Show each line from the records below in which the word "lines" occurs.

• _RECORDS FOR PROCESSING_
——
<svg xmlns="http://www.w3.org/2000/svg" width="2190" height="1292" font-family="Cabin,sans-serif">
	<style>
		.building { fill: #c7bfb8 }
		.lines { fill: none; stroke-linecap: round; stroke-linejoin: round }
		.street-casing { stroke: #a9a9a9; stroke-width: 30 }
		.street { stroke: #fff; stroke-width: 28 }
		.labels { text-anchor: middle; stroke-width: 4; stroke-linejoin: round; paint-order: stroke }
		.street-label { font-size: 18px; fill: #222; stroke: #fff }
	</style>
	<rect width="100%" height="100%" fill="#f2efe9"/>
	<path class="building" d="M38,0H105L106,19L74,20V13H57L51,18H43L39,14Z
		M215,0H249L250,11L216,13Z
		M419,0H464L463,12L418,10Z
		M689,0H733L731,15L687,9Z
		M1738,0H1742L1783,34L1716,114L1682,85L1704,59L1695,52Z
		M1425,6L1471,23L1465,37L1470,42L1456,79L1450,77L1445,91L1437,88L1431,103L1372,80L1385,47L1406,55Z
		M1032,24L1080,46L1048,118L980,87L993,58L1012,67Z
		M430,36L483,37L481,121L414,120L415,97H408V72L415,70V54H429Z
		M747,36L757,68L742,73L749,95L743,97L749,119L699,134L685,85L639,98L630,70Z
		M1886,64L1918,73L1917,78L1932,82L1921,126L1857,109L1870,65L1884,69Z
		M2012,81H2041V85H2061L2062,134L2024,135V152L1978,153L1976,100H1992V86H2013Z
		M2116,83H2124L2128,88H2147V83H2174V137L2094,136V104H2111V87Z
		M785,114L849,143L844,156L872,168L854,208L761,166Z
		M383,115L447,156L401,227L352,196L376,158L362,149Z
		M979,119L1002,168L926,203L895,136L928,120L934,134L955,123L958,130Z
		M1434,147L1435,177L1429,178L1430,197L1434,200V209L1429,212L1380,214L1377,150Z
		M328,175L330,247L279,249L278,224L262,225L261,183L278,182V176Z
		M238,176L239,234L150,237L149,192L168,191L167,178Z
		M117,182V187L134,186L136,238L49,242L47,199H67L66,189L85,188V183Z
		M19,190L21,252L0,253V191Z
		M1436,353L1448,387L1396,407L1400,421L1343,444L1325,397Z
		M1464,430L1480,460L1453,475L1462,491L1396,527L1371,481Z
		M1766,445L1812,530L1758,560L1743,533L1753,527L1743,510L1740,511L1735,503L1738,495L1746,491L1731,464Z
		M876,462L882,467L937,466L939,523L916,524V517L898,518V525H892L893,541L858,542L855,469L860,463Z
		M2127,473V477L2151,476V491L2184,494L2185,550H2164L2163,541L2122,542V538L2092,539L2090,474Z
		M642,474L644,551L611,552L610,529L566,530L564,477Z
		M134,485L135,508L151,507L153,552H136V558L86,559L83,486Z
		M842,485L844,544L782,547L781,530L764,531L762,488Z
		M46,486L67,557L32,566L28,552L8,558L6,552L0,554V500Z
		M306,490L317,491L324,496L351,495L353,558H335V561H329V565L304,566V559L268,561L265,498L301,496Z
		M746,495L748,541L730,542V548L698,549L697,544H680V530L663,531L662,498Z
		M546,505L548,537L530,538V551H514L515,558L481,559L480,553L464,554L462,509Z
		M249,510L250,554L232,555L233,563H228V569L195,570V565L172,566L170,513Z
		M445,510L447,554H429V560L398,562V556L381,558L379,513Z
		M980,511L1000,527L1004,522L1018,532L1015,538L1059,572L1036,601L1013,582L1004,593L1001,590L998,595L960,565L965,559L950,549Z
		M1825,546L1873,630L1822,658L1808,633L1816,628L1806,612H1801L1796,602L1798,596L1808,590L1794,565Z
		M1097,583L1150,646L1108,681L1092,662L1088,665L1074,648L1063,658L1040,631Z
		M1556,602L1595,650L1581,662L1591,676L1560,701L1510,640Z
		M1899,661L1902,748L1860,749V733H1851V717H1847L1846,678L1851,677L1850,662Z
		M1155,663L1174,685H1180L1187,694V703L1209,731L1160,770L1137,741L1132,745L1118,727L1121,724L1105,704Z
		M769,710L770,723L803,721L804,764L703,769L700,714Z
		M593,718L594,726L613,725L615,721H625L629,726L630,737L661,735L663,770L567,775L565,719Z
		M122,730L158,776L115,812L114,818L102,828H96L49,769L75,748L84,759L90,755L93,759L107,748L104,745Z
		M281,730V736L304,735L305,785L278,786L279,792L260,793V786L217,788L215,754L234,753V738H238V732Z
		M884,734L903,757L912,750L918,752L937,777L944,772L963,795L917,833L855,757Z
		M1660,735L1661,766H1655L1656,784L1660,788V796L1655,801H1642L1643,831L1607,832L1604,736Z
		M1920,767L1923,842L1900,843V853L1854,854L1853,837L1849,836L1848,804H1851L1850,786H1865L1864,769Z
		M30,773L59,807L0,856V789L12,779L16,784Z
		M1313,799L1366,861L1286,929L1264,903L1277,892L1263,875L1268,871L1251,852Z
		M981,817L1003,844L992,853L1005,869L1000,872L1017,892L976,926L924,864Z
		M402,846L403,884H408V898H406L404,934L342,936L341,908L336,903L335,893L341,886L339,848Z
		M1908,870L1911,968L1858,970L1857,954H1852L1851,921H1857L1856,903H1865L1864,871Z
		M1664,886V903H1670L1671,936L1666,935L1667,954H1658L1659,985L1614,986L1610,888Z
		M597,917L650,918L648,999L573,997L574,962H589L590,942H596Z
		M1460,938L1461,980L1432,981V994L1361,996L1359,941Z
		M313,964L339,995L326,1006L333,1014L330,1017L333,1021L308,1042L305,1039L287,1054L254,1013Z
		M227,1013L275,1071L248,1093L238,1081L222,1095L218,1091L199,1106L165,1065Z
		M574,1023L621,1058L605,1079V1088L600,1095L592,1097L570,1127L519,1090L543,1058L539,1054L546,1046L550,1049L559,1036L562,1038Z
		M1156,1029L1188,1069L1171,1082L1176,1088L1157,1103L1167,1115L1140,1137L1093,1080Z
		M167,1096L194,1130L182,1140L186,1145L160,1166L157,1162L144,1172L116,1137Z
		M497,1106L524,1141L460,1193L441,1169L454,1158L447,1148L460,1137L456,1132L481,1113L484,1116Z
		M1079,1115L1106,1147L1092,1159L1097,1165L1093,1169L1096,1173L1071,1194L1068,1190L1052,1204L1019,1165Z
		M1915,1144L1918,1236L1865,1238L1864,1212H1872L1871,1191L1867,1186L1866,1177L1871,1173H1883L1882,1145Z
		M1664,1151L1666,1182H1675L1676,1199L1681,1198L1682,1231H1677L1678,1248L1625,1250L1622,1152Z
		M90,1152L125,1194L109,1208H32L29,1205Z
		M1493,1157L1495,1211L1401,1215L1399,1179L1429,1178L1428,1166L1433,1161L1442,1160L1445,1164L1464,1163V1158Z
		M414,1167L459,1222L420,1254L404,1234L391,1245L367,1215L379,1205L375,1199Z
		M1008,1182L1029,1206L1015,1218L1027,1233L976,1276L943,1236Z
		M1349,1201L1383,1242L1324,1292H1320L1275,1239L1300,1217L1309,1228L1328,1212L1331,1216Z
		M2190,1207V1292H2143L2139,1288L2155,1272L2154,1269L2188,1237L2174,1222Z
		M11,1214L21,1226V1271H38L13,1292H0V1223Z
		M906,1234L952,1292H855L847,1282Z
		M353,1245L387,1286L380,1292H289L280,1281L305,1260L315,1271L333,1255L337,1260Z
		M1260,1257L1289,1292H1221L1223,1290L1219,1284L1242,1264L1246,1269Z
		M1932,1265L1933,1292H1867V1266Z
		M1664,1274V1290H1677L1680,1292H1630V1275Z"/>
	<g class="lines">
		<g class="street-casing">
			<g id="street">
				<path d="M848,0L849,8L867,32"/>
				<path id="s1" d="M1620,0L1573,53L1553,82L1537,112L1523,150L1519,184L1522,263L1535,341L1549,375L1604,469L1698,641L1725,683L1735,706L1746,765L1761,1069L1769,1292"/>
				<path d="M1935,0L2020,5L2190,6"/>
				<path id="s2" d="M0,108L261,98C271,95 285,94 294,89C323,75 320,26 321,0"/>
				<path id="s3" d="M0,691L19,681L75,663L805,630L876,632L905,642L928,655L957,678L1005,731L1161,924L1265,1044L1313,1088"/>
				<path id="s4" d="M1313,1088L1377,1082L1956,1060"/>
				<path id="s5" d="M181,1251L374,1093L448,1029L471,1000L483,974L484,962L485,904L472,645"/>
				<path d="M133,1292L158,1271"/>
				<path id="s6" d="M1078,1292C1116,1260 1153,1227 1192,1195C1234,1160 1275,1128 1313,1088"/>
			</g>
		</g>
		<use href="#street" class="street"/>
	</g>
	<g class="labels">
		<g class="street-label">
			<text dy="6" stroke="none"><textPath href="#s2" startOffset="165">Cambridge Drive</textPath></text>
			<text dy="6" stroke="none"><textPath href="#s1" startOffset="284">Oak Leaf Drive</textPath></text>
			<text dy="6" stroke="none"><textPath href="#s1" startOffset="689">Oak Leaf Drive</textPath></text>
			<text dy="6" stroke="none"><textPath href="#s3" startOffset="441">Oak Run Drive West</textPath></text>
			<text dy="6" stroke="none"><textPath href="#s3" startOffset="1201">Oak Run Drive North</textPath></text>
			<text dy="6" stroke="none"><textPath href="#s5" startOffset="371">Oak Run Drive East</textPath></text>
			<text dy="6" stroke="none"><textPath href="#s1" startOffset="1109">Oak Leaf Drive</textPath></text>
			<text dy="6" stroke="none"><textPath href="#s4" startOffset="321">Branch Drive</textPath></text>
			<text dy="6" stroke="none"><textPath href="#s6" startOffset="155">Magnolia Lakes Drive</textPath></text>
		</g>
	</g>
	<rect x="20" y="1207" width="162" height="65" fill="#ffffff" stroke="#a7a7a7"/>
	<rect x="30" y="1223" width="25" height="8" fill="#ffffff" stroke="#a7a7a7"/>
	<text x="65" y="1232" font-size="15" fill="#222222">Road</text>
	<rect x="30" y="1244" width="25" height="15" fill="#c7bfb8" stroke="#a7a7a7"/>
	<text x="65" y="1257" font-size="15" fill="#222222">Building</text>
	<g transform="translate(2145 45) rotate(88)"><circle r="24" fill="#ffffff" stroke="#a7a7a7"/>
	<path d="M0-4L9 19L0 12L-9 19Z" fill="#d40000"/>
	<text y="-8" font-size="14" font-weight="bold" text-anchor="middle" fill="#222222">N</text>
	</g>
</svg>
——
• _SOLVED EXERCISE_
		.lines { fill: none; stroke-linecap: round; stroke-linejoin: round }
	<g class="lines">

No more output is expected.